A board of education may, in its discretion, select qualified school district employees or may engage the services of qualified non-employees to provide related services, such as counseling (Matter of Bd. of Ed., Frontier CSD, 23 Ed. Dept. Rep. 85). Counseling may be provided by qualified social workers, psychologists, guidance counselors or other qualified personnel (34 CFR 300.13[b]). In this instance, the CSE did agree, at its December 1, 1989 meeting, to secure the services of the student's private psychologist until the student returned to school. Thereafter, the CSE advised petitioners that the district was precluded as a matter of law from employing a private psychologist. However, there is no such restriction, as noted above. Although a school district may be compelled to honor its agreement to provide services in a particular manner (Application of a Child with a Handicapping Condition, 29 Ed. Dept. Rep. 507), there would be no purpose in ordering respondent to contract with the psychologist in question to provide services on a temporary basis because the student is now receiving counseling from an employee of the Port Washington public schools. However, I note that respondent was previously directed by the Commissioner of Education to implement this child's IEP as written (Application of a Child with a Handicapping Condition, 28 Ed. Dept. Rep. 339), and I direct respondent to not alter the agreed upon terms of a proposed IEP without affording petitioners an opportunity to discuss such changes with the CSE.

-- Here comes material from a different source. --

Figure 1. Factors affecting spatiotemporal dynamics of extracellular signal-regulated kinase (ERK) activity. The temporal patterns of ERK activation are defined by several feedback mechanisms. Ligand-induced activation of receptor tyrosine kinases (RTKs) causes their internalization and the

As noted above, the student's IEP of December 1, 1989 provided for two 45 minute sessions of occupational therapy and one 45 minute session of physical therapy each week, while the IEP of January 12, 1990 provided for three 30 minute sessions of occupational therapy and two 30 minute sessions of physical therapy each week. The frequency with which these related services were to be provided pursuant to the January IEP is consistent with the recommendation of the student's pediatric neurologist. However, petitioners argue that each session of therapy should be for a minimum of 45 minutes. I note that the neurologist's original recommendation did not specify the length of each session. The testimony of respondent's occupational therapist and physical therapist at the hearing supports the CSE's decision to alter the length of each session of therapy.

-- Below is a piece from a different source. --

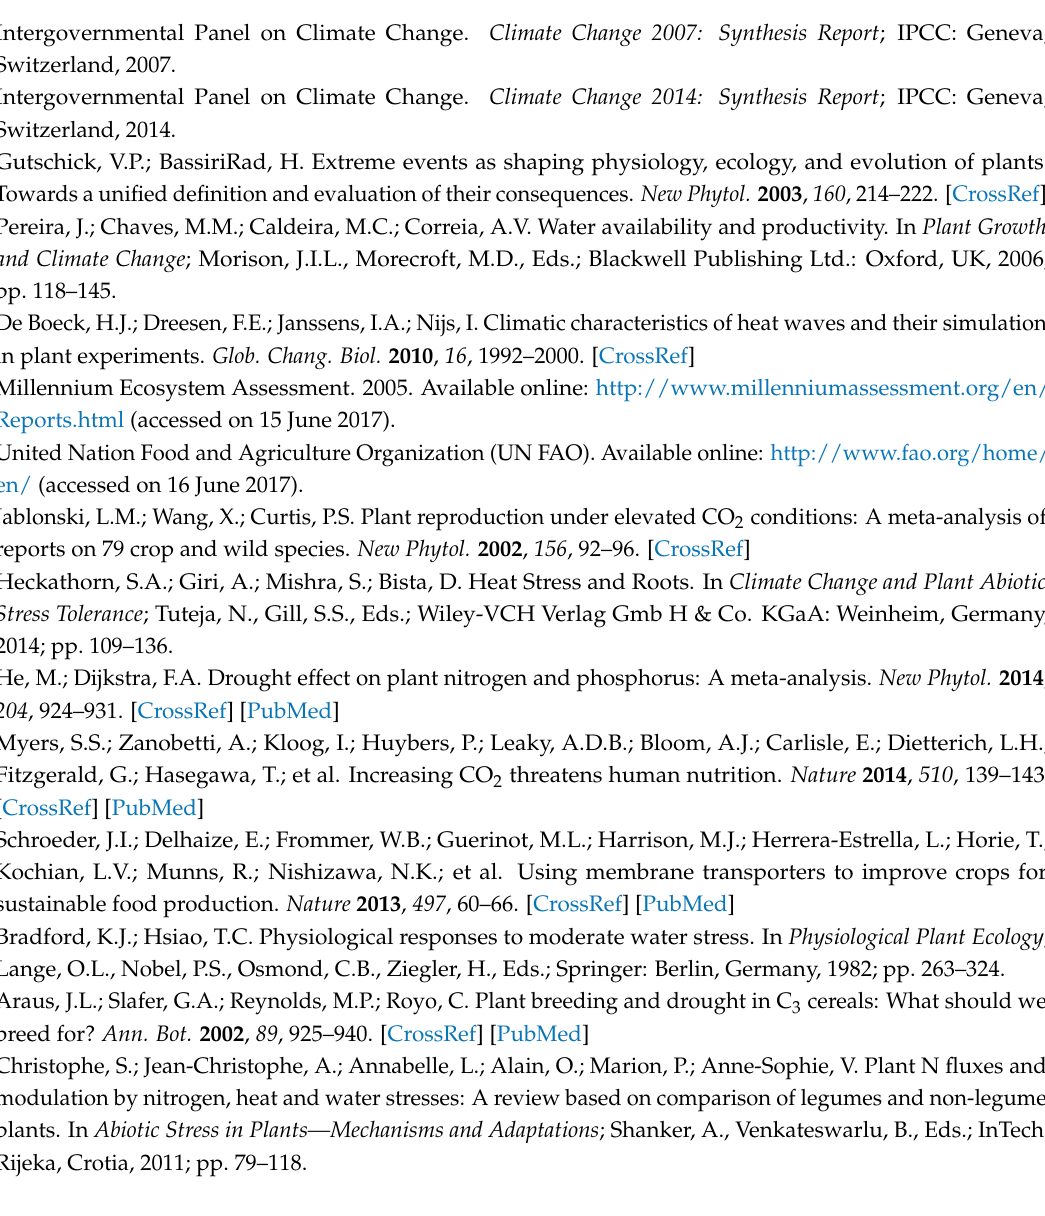
Figure S1: Effects of control vs. drought treatments on leaf stomatal conductance to water vapor (G s ) in barley, corn, and big bluestem (BBS). Each bar represents mean + 1 SE (standard error). Within each panel, bars not sharing the same letters are significantly different. For each response variable, significant effects of drought (ANOVA), across both harvest in corn and big bluestem, are indicated with an asterisk (*). Table S1: Results ( p values) from ANOVA statistical analyses for Barley. Table S2: Results ( p values) from ANOVA statistical analyses for Corn. Table S3: Results ( p values) from ANOVA statistical analyses for Big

Petitioners also contend that their daughter's IEPs were often incomplete as to required details, and ask that I direct respondent to adhere to the requirements of Federal and State regulations in preparing future IEPs. My review of the record indicates that the student's IEPs frequently lacked required information as to the related services to be provided, such as the length of sessions, group size, goals and projected initiation dates, in violation of 34 CFR 300.346 and 8 NYCRR 200.4(c)(2)(v). I direct respondent to ensure that its CSE comply with these requirements in the future.
THE APPEAL IS SUSTAINED TO THE EXTENT INDICATED.